DATASET EXCERPTS:
◇ ◇ ◇ ◇ ◇ ◇ ◇
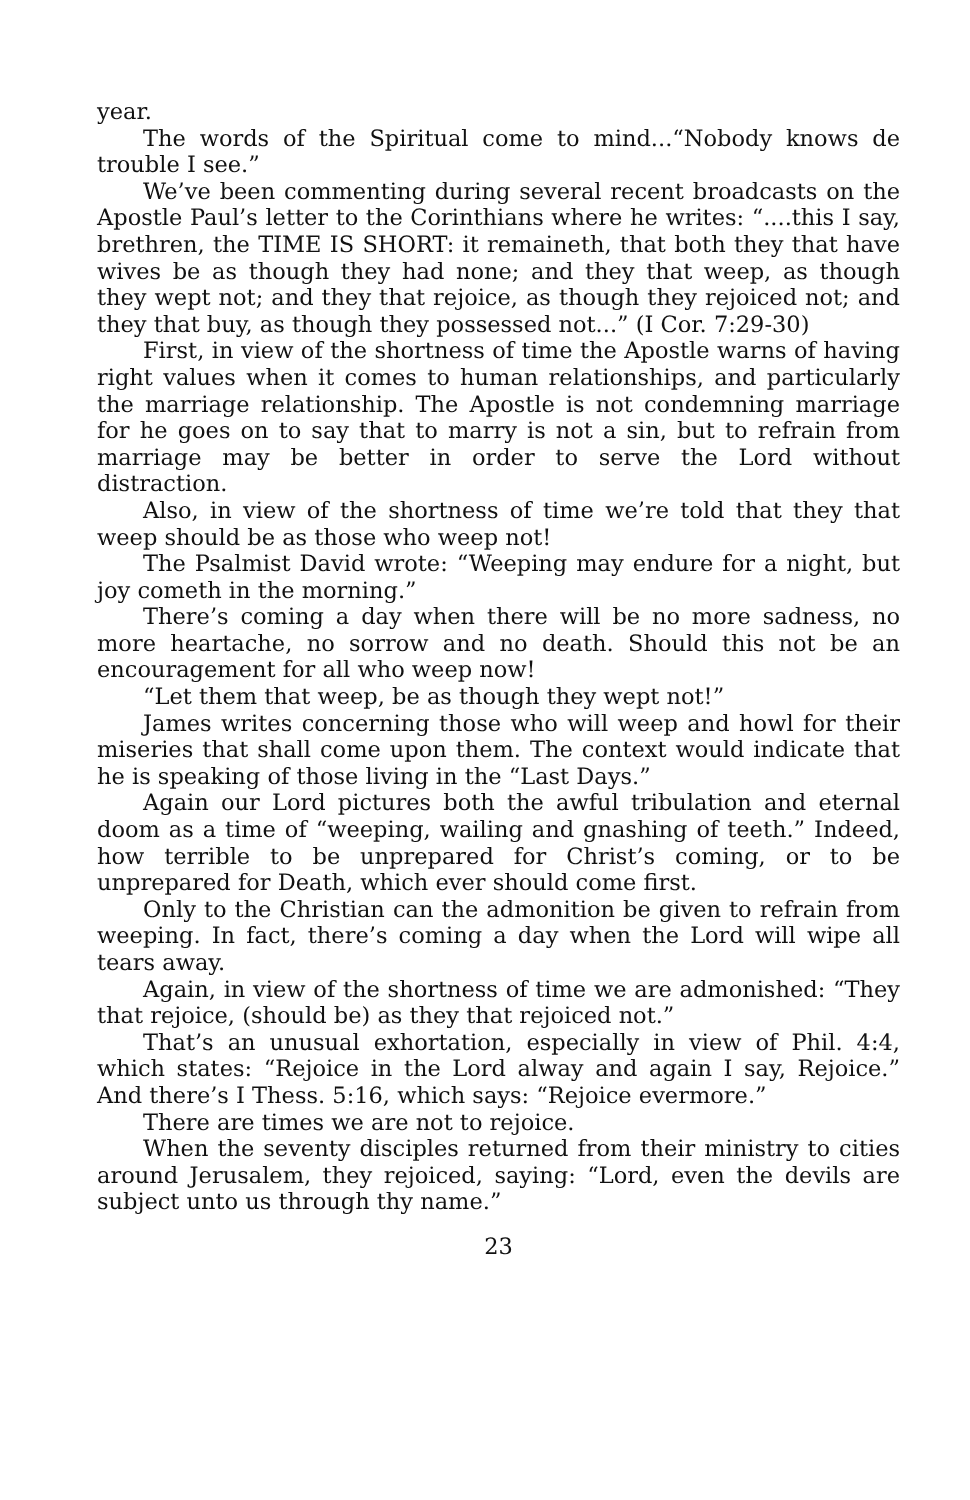year.
The words of the Spiritual come to mind...“Nobody knows de trouble I see.”
We’ve been commenting during several recent broadcasts on the Apostle Paul’s letter to the Corinthians where he writes: “....this I say, brethren, the TIME IS SHORT: it remaineth, that both they that have wives be as though they had none; and they that weep, as though they wept not; and they that rejoice, as though they rejoiced not; and they that buy, as though they possessed not...” (I Cor. 7:29-30)
First, in view of the shortness of time the Apostle warns of having right values when it comes to human relationships, and particularly the marriage relationship. The Apostle is not condemning marriage for he goes on to say that to marry is not a sin, but to refrain from marriage may be better in order to serve the Lord without distraction.
Also, in view of the shortness of time we’re told that they that weep should be as those who weep not!
The Psalmist David wrote: “Weeping may endure for a night, but joy cometh in the morning.”
There’s coming a day when there will be no more sadness, no more heartache, no sorrow and no death. Should this not be an encouragement for all who weep now!
“Let them that weep, be as though they wept not!”
James writes concerning those who will weep and howl for their miseries that shall come upon them. The context would indicate that he is speaking of those living in the “Last Days.”
Again our Lord pictures both the awful tribulation and eternal doom as a time of “weeping, wailing and gnashing of teeth.” Indeed, how terrible to be unprepared for Christ’s coming, or to be unprepared for Death, which ever should come first.
Only to the Christian can the admonition be given to refrain from weeping. In fact, there’s coming a day when the Lord will wipe all tears away.
Again, in view of the shortness of time we are admonished: “They that rejoice, (should be) as they that rejoiced not.”
That’s an unusual exhortation, especially in view of Phil. 4:4, which states: “Rejoice in the Lord alway and again I say, Rejoice.” And there’s I Thess. 5:16, which says: “Rejoice evermore.”
There are times we are not to rejoice.
When the seventy disciples returned from their ministry to cities around Jerusalem, they rejoiced, saying: “Lord, even the devils are subject unto us through thy name.”
23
◇ ◇ ◇ ◇ ◇ ◇ ◇
WORK REQUIRED: I'd like every record above written out again exactly, without the pictures.

EXPECTED ANSWER:
year.
The words of the Spiritual come to mind...“Nobody knows de trouble I see.”
We’ve been commenting during several recent broadcasts on the Apostle Paul’s letter to the Corinthians where he writes: “....this I say, brethren, the TIME IS SHORT: it remaineth, that both they that have wives be as though they had none; and they that weep, as though they wept not; and they that rejoice, as though they rejoiced not; and they that buy, as though they possessed not...” (I Cor. 7:29-30)
First, in view of the shortness of time the Apostle warns of having right values when it comes to human relationships, and particularly the marriage relationship. The Apostle is not condemning marriage for he goes on to say that to marry is not a sin, but to refrain from marriage may be better in order to serve the Lord without distraction.
Also, in view of the shortness of time we’re told that they that weep should be as those who weep not!
The Psalmist David wrote: “Weeping may endure for a night, but joy cometh in the morning.”
There’s coming a day when there will be no more sadness, no more heartache, no sorrow and no death. Should this not be an encouragement for all who weep now!
“Let them that weep, be as though they wept not!”
James writes concerning those who will weep and howl for their miseries that shall come upon them. The context would indicate that he is speaking of those living in the “Last Days.”
Again our Lord pictures both the awful tribulation and eternal doom as a time of “weeping, wailing and gnashing of teeth.” Indeed, how terrible to be unprepared for Christ’s coming, or to be unprepared for Death, which ever should come first.
Only to the Christian can the admonition be given to refrain from weeping. In fact, there’s coming a day when the Lord will wipe all tears away.
Again, in view of the shortness of time we are admonished: “They that rejoice, (should be) as they that rejoiced not.”
That’s an unusual exhortation, especially in view of Phil. 4:4, which states: “Rejoice in the Lord alway and again I say, Rejoice.” And there’s I Thess. 5:16, which says: “Rejoice evermore.”
There are times we are not to rejoice.
When the seventy disciples returned from their ministry to cities around Jerusalem, they rejoiced, saying: “Lord, even the devils are subject unto us through thy name.”
23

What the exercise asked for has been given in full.